Arseholio, I've also posted about this on another thread, as it's casued me so much angst. I'd be 100% fine with children using the field if when we'd moved in, we'd been told from the start that it was a public park/ recreation ground. What I'd have done then, if I'd still decided to go ahead and buy the property - is completely screen off the field view and hills beyond, although I'm not actually sure I'd have bought it under those circumstances.

A main reason for buying this home was the fantastic rurual views and the previous owners had assured us that in the 27 yrs they lived here, there'd been virtually no one ever in the field. However, they moved when the next door children were much younger, 5 yrs ago and I'm afraid that now these children are older, the family and their friends and relatives have taken possession of the field. As they're right next door to us, everything they do is immediately intrusive but if welived 7 doors up from them, it may not feel so bad.

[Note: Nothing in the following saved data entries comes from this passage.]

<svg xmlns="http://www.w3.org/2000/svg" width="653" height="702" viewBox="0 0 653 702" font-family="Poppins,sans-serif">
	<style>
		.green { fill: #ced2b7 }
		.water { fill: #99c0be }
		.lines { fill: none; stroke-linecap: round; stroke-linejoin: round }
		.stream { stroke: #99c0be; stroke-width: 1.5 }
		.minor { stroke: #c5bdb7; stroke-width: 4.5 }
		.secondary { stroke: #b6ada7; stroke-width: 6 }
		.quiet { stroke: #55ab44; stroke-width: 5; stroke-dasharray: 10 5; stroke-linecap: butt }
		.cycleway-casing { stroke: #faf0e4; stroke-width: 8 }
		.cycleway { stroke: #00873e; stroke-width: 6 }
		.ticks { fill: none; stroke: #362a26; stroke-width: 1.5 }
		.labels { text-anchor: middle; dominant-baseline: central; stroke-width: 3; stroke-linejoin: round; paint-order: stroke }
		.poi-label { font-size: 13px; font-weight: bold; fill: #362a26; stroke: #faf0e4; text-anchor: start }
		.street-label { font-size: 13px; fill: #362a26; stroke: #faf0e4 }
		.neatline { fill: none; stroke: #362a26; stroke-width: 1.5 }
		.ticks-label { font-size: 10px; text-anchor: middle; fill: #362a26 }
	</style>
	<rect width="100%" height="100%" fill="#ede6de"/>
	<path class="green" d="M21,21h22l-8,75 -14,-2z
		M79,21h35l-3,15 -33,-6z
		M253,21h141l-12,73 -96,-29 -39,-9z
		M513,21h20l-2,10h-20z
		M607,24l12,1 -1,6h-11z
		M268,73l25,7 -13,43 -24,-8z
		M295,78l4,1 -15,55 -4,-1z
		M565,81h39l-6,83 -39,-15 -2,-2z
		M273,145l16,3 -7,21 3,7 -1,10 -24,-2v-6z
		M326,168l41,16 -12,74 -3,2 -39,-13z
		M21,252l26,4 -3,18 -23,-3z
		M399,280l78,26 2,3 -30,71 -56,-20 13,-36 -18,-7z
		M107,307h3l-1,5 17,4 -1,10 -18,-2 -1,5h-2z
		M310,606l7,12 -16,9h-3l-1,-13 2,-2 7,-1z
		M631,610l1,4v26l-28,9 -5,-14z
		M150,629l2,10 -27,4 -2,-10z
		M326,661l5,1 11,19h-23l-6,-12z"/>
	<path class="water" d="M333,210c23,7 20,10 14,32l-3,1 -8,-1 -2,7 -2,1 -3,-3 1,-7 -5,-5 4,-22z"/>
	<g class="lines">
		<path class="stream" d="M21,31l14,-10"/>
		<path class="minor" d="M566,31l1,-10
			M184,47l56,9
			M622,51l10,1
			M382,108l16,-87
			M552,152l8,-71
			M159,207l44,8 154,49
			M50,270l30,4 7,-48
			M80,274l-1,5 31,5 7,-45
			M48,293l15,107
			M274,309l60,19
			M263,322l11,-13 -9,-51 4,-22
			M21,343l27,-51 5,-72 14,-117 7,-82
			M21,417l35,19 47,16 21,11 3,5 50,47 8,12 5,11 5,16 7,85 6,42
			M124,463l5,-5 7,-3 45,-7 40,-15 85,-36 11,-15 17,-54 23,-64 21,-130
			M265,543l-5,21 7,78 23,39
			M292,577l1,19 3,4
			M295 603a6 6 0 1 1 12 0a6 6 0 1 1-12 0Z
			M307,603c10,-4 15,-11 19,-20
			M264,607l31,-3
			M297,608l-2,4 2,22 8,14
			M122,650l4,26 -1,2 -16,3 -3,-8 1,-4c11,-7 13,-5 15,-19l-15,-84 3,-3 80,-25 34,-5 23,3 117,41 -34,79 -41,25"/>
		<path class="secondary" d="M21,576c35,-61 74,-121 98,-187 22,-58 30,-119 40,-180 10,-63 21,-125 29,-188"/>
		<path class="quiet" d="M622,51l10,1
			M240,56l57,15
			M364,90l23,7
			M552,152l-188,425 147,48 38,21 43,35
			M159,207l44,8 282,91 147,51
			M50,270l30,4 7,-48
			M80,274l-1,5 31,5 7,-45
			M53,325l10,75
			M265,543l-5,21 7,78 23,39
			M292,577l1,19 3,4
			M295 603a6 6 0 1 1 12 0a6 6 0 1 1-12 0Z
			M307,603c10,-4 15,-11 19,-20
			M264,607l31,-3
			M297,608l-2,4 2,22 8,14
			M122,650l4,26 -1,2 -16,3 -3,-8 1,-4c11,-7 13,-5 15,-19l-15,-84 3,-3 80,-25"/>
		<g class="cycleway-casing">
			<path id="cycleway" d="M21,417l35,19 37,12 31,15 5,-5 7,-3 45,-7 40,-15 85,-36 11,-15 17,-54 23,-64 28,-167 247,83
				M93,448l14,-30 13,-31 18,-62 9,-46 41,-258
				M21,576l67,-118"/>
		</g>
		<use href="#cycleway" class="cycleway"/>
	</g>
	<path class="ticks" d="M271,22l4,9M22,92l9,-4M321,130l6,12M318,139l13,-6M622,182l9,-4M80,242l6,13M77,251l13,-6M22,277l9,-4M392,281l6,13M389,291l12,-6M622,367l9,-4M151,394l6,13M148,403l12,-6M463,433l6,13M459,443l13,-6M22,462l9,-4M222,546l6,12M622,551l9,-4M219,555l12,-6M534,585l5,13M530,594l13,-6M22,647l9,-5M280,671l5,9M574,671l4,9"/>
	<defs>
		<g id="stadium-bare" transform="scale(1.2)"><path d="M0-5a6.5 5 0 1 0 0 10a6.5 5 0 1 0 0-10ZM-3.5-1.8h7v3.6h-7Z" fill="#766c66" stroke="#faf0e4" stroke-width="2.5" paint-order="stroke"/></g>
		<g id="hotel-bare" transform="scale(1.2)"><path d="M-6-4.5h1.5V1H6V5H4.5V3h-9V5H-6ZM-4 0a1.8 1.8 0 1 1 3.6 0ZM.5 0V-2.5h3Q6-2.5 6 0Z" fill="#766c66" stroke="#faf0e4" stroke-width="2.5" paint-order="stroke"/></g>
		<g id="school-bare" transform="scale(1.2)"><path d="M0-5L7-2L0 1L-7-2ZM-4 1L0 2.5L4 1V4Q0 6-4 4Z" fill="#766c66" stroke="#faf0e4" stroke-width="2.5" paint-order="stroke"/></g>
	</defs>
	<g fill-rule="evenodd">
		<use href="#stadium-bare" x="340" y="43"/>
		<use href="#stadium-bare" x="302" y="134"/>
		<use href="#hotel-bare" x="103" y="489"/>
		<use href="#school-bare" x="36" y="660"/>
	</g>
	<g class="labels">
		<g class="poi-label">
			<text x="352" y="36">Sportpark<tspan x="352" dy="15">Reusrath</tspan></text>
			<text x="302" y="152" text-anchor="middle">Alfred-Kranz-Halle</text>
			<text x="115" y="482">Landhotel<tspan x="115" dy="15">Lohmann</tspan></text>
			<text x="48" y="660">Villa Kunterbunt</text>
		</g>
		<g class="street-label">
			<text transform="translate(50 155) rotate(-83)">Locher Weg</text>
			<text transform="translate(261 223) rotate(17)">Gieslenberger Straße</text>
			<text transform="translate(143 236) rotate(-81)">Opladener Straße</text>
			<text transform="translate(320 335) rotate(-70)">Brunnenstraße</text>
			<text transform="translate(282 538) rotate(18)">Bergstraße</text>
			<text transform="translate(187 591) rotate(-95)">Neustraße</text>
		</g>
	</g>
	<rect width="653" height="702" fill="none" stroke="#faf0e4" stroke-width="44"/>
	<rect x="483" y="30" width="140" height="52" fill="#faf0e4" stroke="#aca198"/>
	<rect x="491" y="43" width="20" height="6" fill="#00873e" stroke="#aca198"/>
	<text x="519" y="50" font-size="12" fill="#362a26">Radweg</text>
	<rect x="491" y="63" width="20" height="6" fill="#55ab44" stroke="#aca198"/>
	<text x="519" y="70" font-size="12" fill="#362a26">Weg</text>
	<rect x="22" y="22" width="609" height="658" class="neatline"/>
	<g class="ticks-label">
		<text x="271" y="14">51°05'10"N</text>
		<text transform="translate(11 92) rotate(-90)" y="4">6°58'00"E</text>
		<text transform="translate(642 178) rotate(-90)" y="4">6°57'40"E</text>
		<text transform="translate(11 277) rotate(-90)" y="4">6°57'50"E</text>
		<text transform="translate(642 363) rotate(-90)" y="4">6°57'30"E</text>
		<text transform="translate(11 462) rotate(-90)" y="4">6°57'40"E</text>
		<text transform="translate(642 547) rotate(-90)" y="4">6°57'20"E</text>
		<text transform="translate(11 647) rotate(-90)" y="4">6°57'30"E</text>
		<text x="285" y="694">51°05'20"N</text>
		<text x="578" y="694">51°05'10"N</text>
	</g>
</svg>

My parenting approach is v much - don't upset or annoy anyone, don't overdo noise, always be polite and respectful etc etc. The neighbours parenting approach is - let the children be, go wild, learn from their own mistakes, do what they want to do. That approach has its merits but I think needs to be balanced by consideration of others.

I think their mum is trying to recreate her own childhood, in a much more rural setting than we live in here. She told me about her childhood at one of our 'meetings' and I could see what she was getting out. Despite the rural outlook, this is a main road near a large town/ city with a concentrated population. If all the properties were detached with lots of land around each, her approach might be really fine but they're not.

TeamEdward, I could call the Community Support Officer and ask if I could speak to them off record. I really am pulled between trying NOT to up the ante on my part but just wanting the neighbours to respect the landowners view and to respect our family privacy.